La última angula
Una de las grandes estupideces de la hostelería española es su afición desmesurada por las angulas, concretamente por las angulas al ajillo. Y uno se pregunta, ¿quién es el culpable de esa insensatez?, ¿el pescador que esquilma, el comensal que demanda o el hostelero que ofrece? José Manuel Vilabella
En nuestro afán de devorar los peces en agraz, los benjamines de los mares, demostrando con ello el depredador que cada hispano lleva dentro, nuestro recetario alcanza su máximo esplendor, el paroxismo del absurdo, acabando sistemáticamente con las anguilas de nuestros ríos. Las anguilas son actualmente un manjar desconocido y en periodo de extinción que uno comió fritas en su Lugo natal y que están desapareciendo para que unos pocos privilegiados presuman de degustar angulas. Que conste que el firmante, como hedonista practicante y entusiasta partidario de los placeres de la carne, no es en absoluto un tiquismiquis del animalismo imperante. Uno es incapaz de maltratar a un perro, pero no ha tenido reparo de comerse uno en Pekín. Puestos a devorar cosas inusuales probó en su estancia en Guinea Ecuatorial boa frita y, han pasado más de 60 años de aquella experiencia, se zampó también un mono asado. El mono no estaba malo, pero la presentación imponía porque parecía talmente un bebé humano y el canibalismo no es todavía una de sus aficiones culinarias. Aunque no se puede decir nunca nalga de veinteañera colombiana a la plancha yo no cataré. Por los gajes del oficio, en el que llevo cerca de 50 años, he comido mucho, pero mucho; acaso en exceso.
Y ha habido de todo, excelsos manjares y experimentos de artistas del fogón que resultaron fallidos y que hubiera sido mejor que se intentasen con sifón. Tengo una sola fobia. No me gustan las sardinas ni sus parientes más cercanos y, a pesar de todo, si tengo que degustar una lo hago por cortesía, porque soy una persona bien educada, pero bajo ningún concepto me comeré la segunda.
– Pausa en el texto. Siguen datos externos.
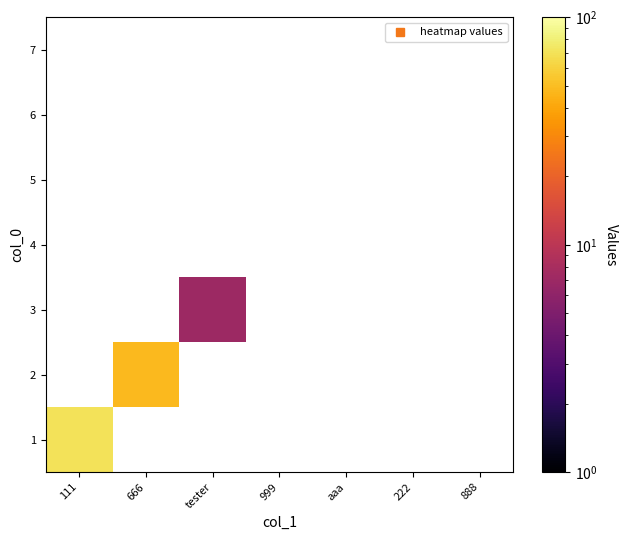

What is the maximum value shown in the chart?

71.0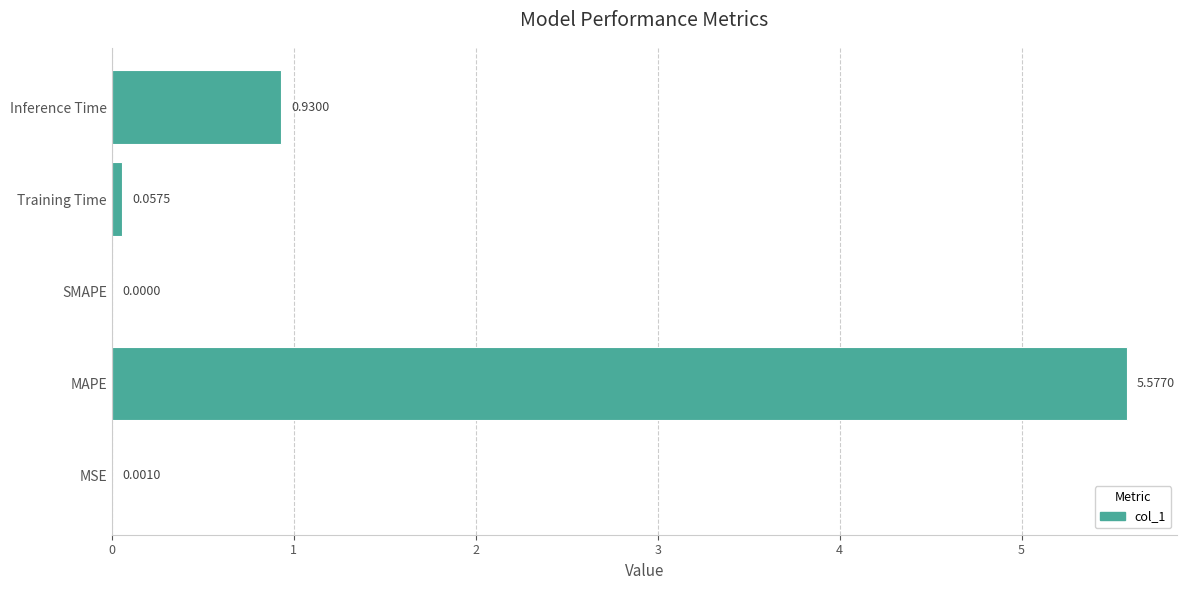

What is the change in value from MAPE to Training Time?

-5.5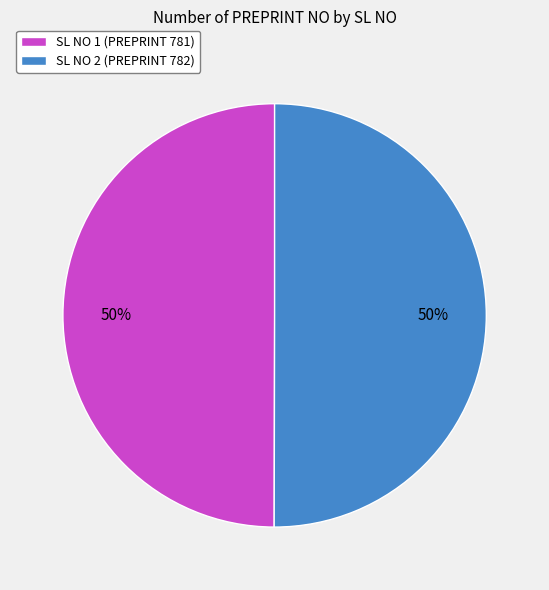

To the nearest percent, what is the average slice percentage?

50%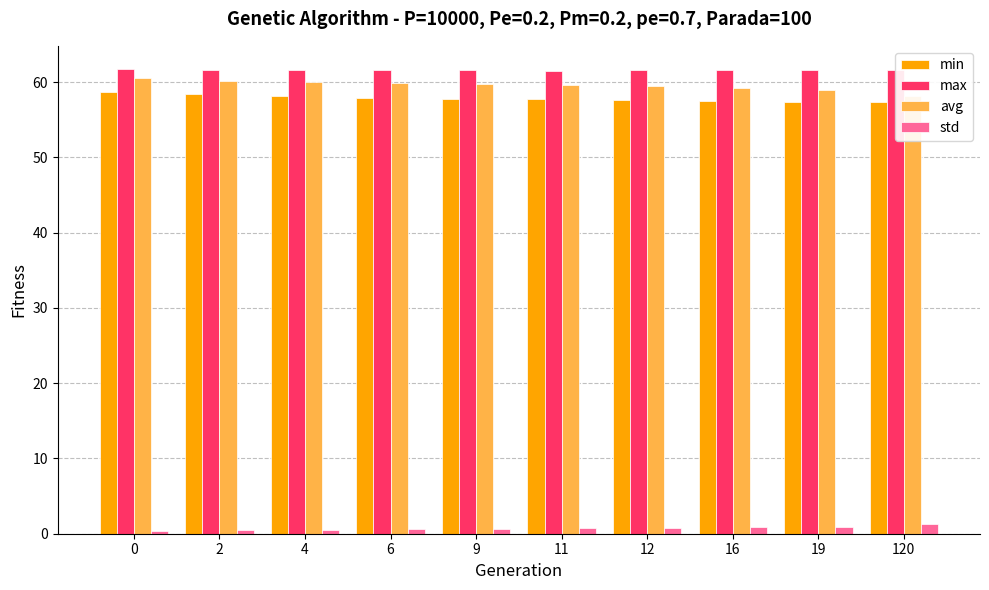

The min series shows 80.3 at 2. True or false?

False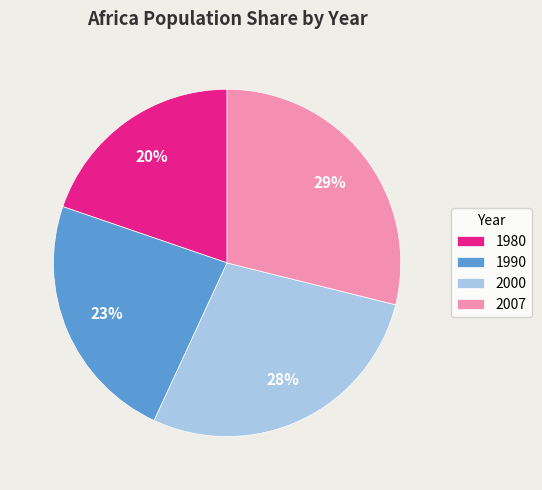

Which has a higher value, 2000 or 1990?

2000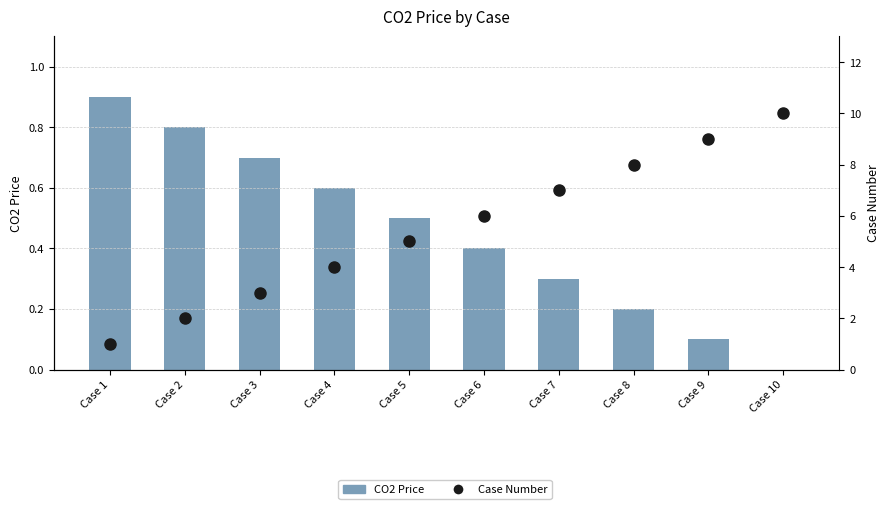

Which series has the largest range (max minus min)?

Case Number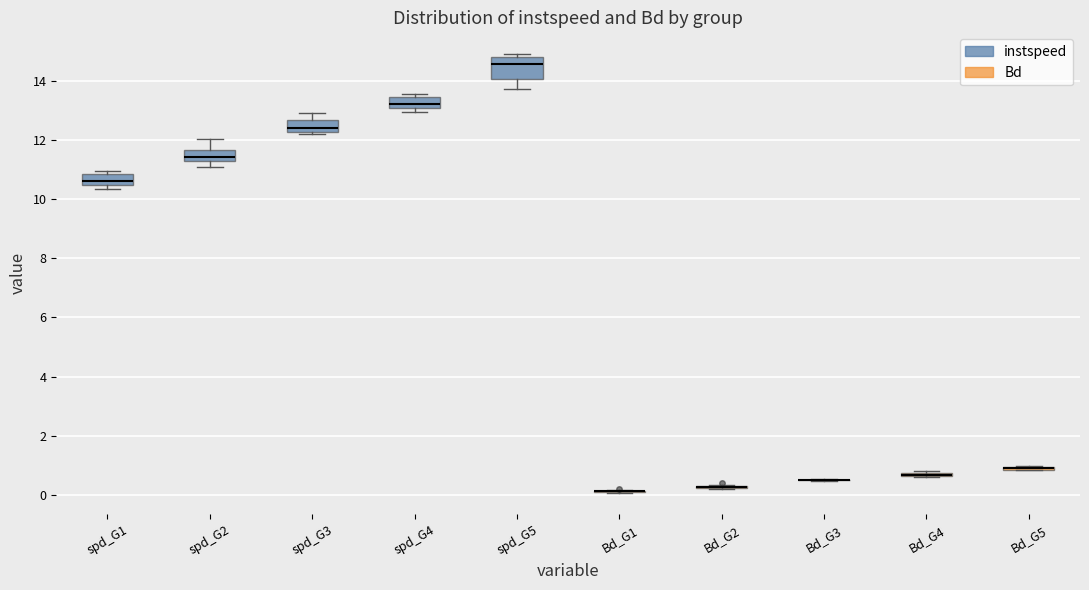

Where is the upper edge of the box for spd_G5 on the y-axis? The values are not printed on the chart, so give them approximately, as read against the axis.

14.8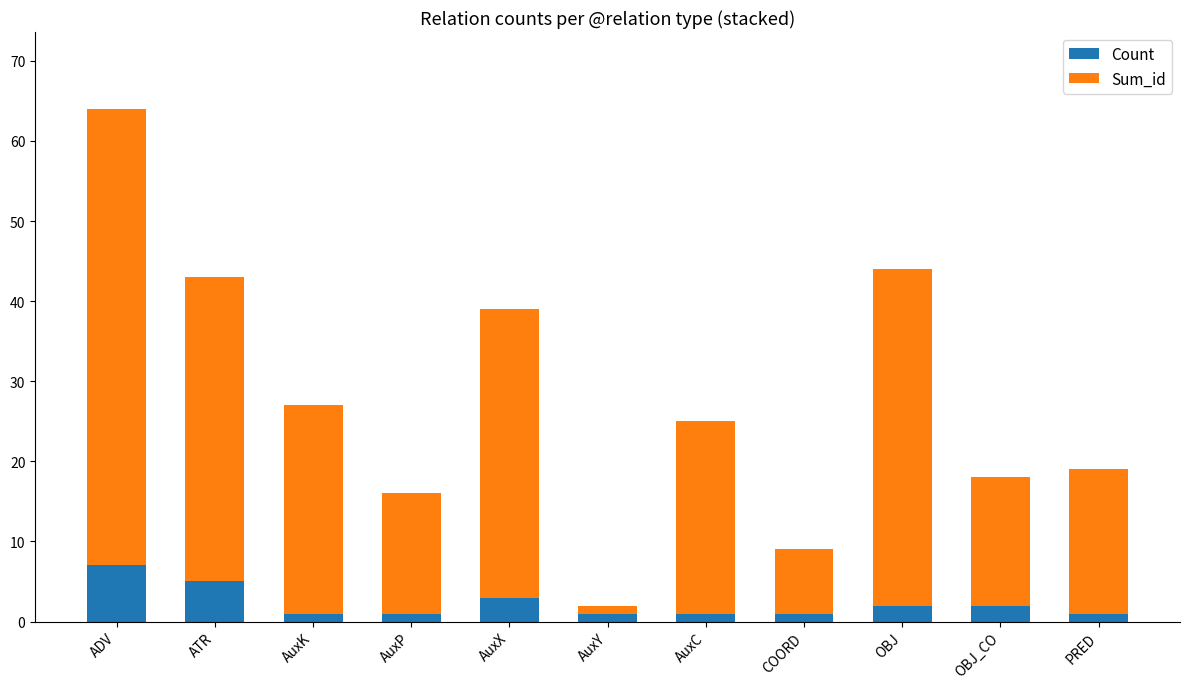

What is the difference between the second highest and minimum values in the Count series?

4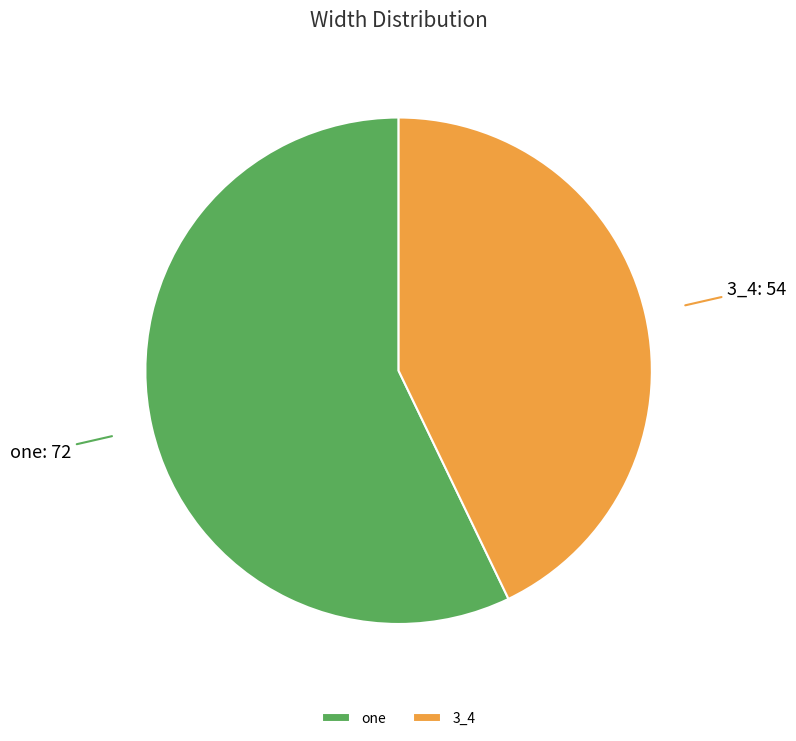

What is the majority slice?

one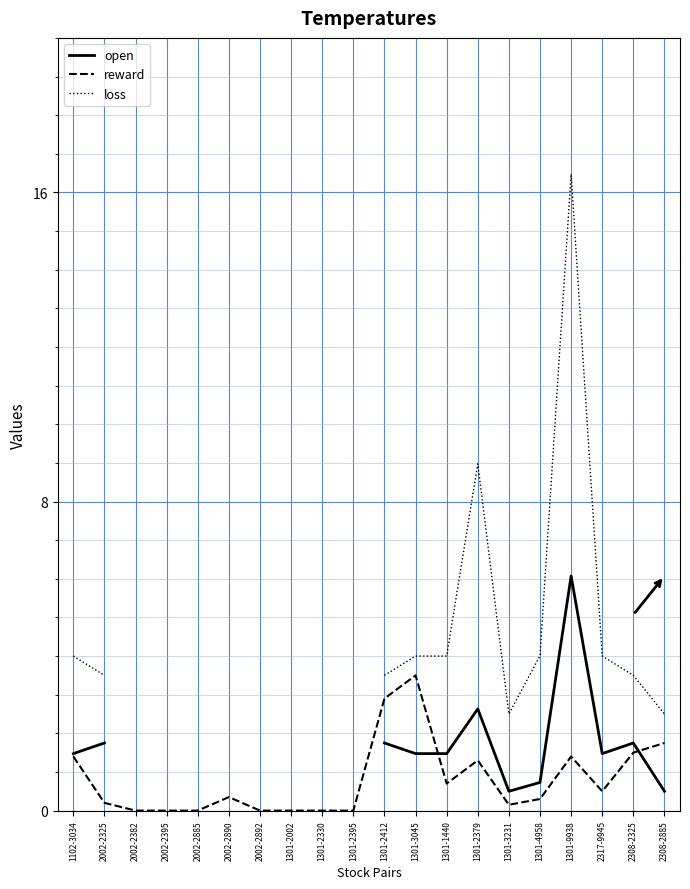

What is the average value of the reward series?

0.8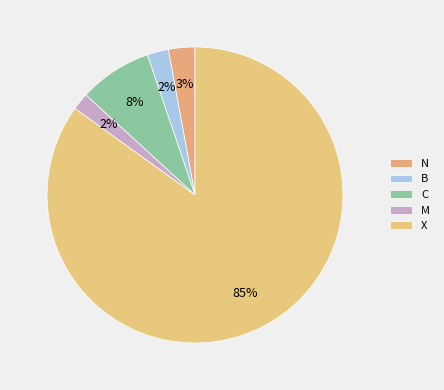

To the nearest percent, what is the combined percentage of M and C?

10%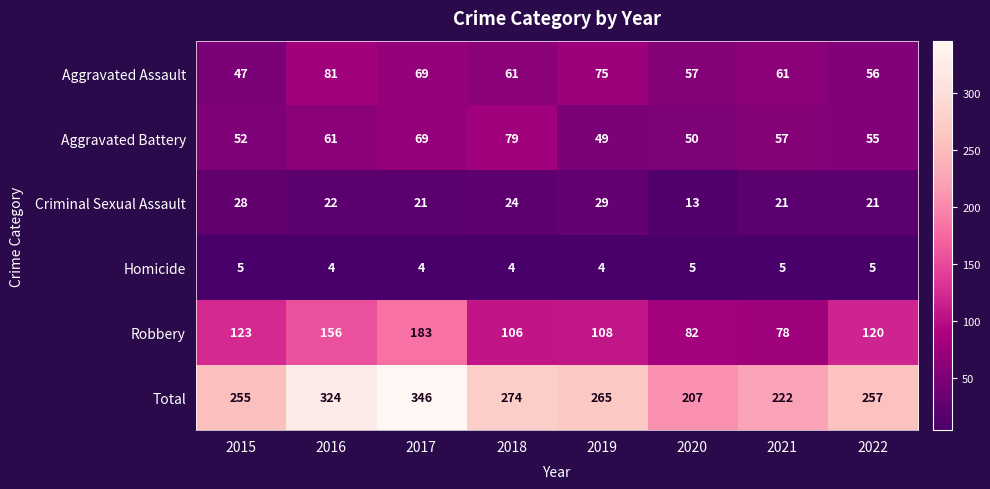

What is the average value of the Criminal Sexual Assault series?

22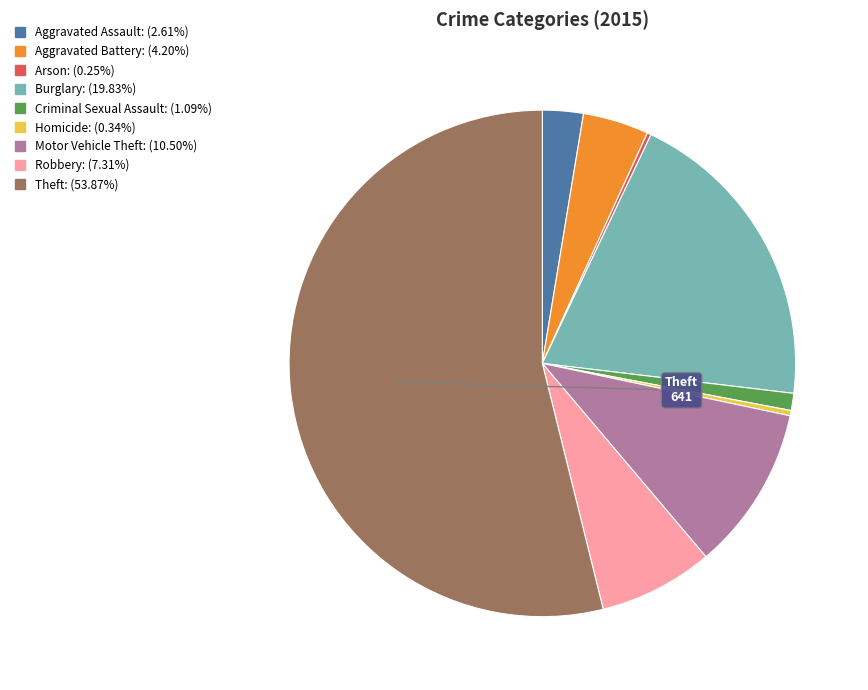

Approximately how many times larger is the value at Aggravated Assault: (2.61%) compared to Criminal Sexual Assault: (1.09%)?

2.4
Respecto a las angulas las he comido en múltiples ocasiones con delectación y entusiasmo. Es un plato exquisito pero, a pesar de su prestigio y que se ha convertido en manjar de pudientes, no justifica el infanticidio. Hace 50 años era un plato asequible, de clase media y sus precios no han dejado de subir porque cada temporada los anguleros se esmeran más y son más concienzudos realizando su trabajo. Los orientales se las llevan de contrabando porque creen que si repueblan sus ríos con nuestras diminutas crías y protegen como es debido a las anguilas, éstas, al hacerse adultas, se irán a desovar al Mar de los Sargazos que es lo que llevan haciendo desde hace millones de años. El océano tiene muy buena memoria y es tan rutinario como un burócrata del seguro de enfermedad y las angulas, una vez nacidas, forman pelotas que rodando y como buenamente pueden pretenden llegar al río donde se criaron sus madres y algunas lo consiguen. Qué bonito, oiga. Algún día algún ricacho se comerá la última angula de nuestros ríos. Y entonces todo serán lamentaciones y crujir de dientes. Uno lo viene avisando desde hace 30 años pero es inútil, predica en el desierto.